The Royals, who've won three times in six road games thus far in 2012, are still winless on the home field through six opportunities, including Wednesday, when Prince Fielder went 2-for-4 with two RBI and drove in the eventual game-winning run in the seventh to help Detroit win, 4-3.
The loss was the third in a three-game series and dropped Kansas City to 0-6 at home for the first time in franchise history.
Alcides Escobar blasted a two-run homer for the Royals, but grounded into a game-ending double play against Jose Valverde.
Hochevar, who pitched at the University of Tennessee, was selected first overall in 2006 and debuted a year later with the Royals, losing his only decision among four appearances with a 2.13 earned run average,
He won six, seven and six games over 65 appearances in the subsequent three seasons, then broke through for 11 victories last season in a career-high 31 starts while logging a career-most 198 innings.
The 6-foot-5, 218-pounder allowed two runs in 6 1/3 innings en route to a 6-3 defeat of the Los Angeles Angels of Anaheim in his initial outing of 2012, then was raked for seven runs on nine hits in four innings of an 8-3 loss to Cleveland six days later on April 13.
He is 3-1 in five starts against Toronto with a 3.41 ERA.
The Blue Jays go with Texas-born righty Kyle Drabek, who was chosen shortly after Hochevar as the No. 18 pick of the 2006 draft by the Philadelphia Phillies.
He came to Toronto in the December 2009 trade that sent Roy Halladay to Philadelphia and won four decisions in his initial 21 appearances - 17 starts - in 2010-11.
The Victoria, Texas native has started strong with two straight wins in 2012, allowing nine hits and two earned runs in 12 2/3 innings against Boston and Baltimore - walking four batters and striking out 10 while holding foes to a .200 batting average.

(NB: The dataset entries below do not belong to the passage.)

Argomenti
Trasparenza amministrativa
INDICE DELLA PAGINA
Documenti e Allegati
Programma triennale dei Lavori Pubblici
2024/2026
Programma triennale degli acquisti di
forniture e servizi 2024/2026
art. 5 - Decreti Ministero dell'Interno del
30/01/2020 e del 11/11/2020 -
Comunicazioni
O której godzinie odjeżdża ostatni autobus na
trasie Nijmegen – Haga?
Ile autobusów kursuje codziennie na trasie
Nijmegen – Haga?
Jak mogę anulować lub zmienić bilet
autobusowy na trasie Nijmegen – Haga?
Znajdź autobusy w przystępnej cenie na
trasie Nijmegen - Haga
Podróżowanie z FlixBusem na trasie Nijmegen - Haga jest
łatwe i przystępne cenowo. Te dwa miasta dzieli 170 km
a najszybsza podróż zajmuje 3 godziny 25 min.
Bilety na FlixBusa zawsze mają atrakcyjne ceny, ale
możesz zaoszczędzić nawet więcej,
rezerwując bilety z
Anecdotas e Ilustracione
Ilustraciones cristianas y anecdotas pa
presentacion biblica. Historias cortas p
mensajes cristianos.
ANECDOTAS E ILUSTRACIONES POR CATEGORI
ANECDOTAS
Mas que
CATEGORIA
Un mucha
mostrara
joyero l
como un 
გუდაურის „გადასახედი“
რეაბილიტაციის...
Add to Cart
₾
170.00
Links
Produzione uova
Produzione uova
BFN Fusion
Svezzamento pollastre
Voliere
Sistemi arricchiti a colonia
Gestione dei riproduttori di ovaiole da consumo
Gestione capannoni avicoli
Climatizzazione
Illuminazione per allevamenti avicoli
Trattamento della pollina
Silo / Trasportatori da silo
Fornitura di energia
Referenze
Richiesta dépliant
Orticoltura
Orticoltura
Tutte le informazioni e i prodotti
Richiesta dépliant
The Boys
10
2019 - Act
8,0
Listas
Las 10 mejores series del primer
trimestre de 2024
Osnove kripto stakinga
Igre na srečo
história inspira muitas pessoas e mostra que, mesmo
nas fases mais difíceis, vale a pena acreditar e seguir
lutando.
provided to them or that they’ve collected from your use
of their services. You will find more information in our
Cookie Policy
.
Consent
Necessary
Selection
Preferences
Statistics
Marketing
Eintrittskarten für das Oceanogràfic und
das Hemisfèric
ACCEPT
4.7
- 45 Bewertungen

Drabek won his lone start against the Royals with 5 1/3 innings of nine-hit, five-run ball with zero strikeouts and three walks.
On Thursday in Toronto, Desmond Jennings hit a go-ahead solo home run in the fifth, Evan Longoria added a two-run homer later in the inning and the Rays downed the Blue Jays, 9-4, in the finale of a three-game series.
Adam Lind and J.P. Arencibia each hit an RBI double for Toronto, while Henderson Alvarez (0-1) gave up six runs on six hits in 6 1/3 innings in the loss.
The Blue Jays fell to 6-6 on the season.
Kansas City was 4-3 versus the Jays a year ago.